Nous ne sommes pas sur une logique de guichet ; l'État pourra connaître le montant payé aux régies par subvention directe, sans déconcentrer le dispositif car il sera fondé sur des paramètres. Le nombre des communes et intercommunalités inscrites sur les réseaux d'alerte de la DGFiP reste stable.

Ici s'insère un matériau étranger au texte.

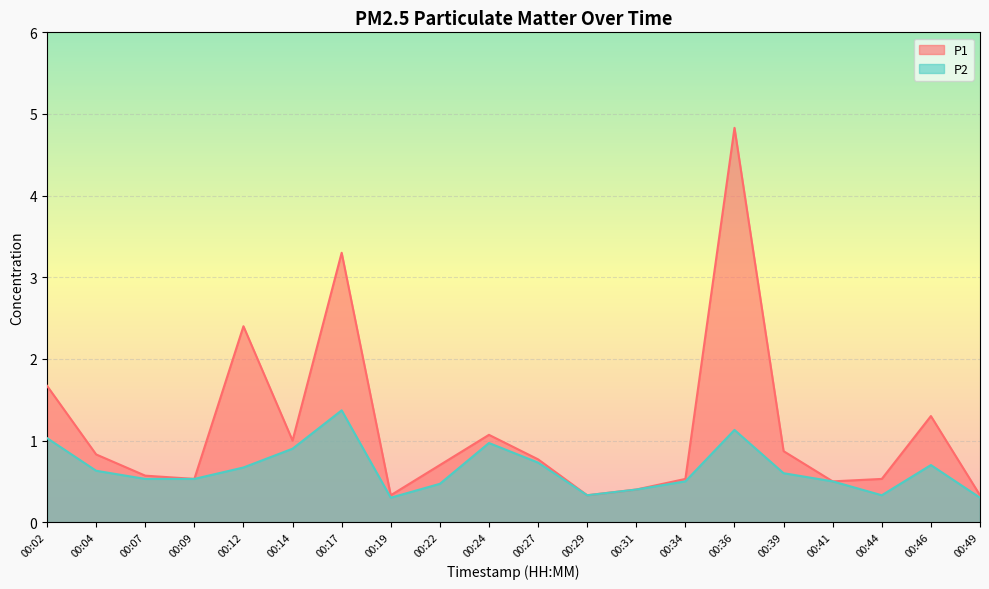

Where is P2 nearest to the value 0?

00:19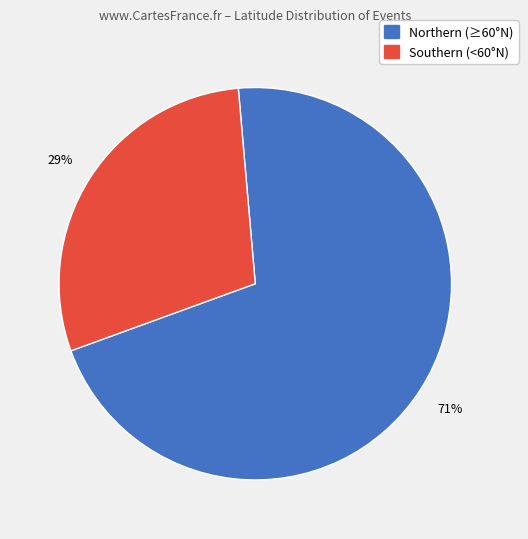

Is there a majority slice in this chart?

Yes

Les deux milliards d'euros annoncés par l'Association des maires de France et des présidents d'intercommunalité (AMF) concernent les pertes de recettes tarifaires. Nous garantissons les recettes fiscales et domaniales des collectivités en 2020 sur la base de la moyenne 2017-2019 et, dans le cadre du projet de loi de finances pour 2021, ce filet de sécurité a été reconduit pour les recettes fiscales, mais pas pour les recettes tarifaires qui ont pour contrepartie des économies de constatation difficiles à mesurer. La situation financière des collectivités est mieux préservée que celle de l'État et la Sécurité sociale et il est normal que les trois catégories d'administrations publiques contribuent, à des degrés différents, à la réponse à la crise. L'épargne brute des communes et des intercommunalités baisse de 7,5 % entre 2019 et 2020, mais le niveau d'épargne brute en 2019 était particulièrement important.
Les recettes fiscales ont été maintenues : loin de nos craintes initiales, les droits de mutation à titre onéreux ont baissé de 2 % seulement pour les départements et de 3,6 % pour les communes. De même, les recettes de cotisation sur la valeur ajoutée des entreprises (CVAE) ne s'effondrent pas mais diminuent de 1,1 % seulement.
Nous veillons à ce que la durée du gel des taux soit conforme à ce qui a été voté, c'est-à-dire l'année des bascules de fiscalité, afin que les collectivités retrouvent ensuite une liberté de vote des taux et des exonérations, notamment pour la taxe foncière sur les propriétés bâties (TFPB). Un certain nombre de rôles complémentaires sont en cours d'enregistrement, afin que la compensation à laquelle nous nous sommes engagés soit complète.
Les 700 millions d'euros pour l'hébergement d'urgence nous paraissent bien calibrés et leur ouverture dès maintenant devrait éviter les difficultés de gestion que vous avez évoquées.
S'agissant enfin de l'ouverture de crédits de 1,5 milliard d'euros sur la dotation pour les dépenses accidentelles et imprévues, le projet de loi de finances rectificative devrait être promulgué autour du 15 juillet et, si nous étions confrontés à des besoins imprévus, nous aurions besoin de cette enveloppe de précaution. En effet, nous ne pourrions pas réunir le Parlement avant la rentrée et nous ne pourrions pas prendre un autre décret d'avance puisque celui que nous avons pris atteignait les limites prévues par la loi organique relative aux lois de finances.
Nous vous remercions, ainsi que le ministre Bruno Le Maire, d'avoir répondu à nos questions.
La réunion est close à 18 h 30.
Ce point de l'ordre du jour a fait l'objet d'une captation vidéo qui est disponible en ligne sur le site du Sénat.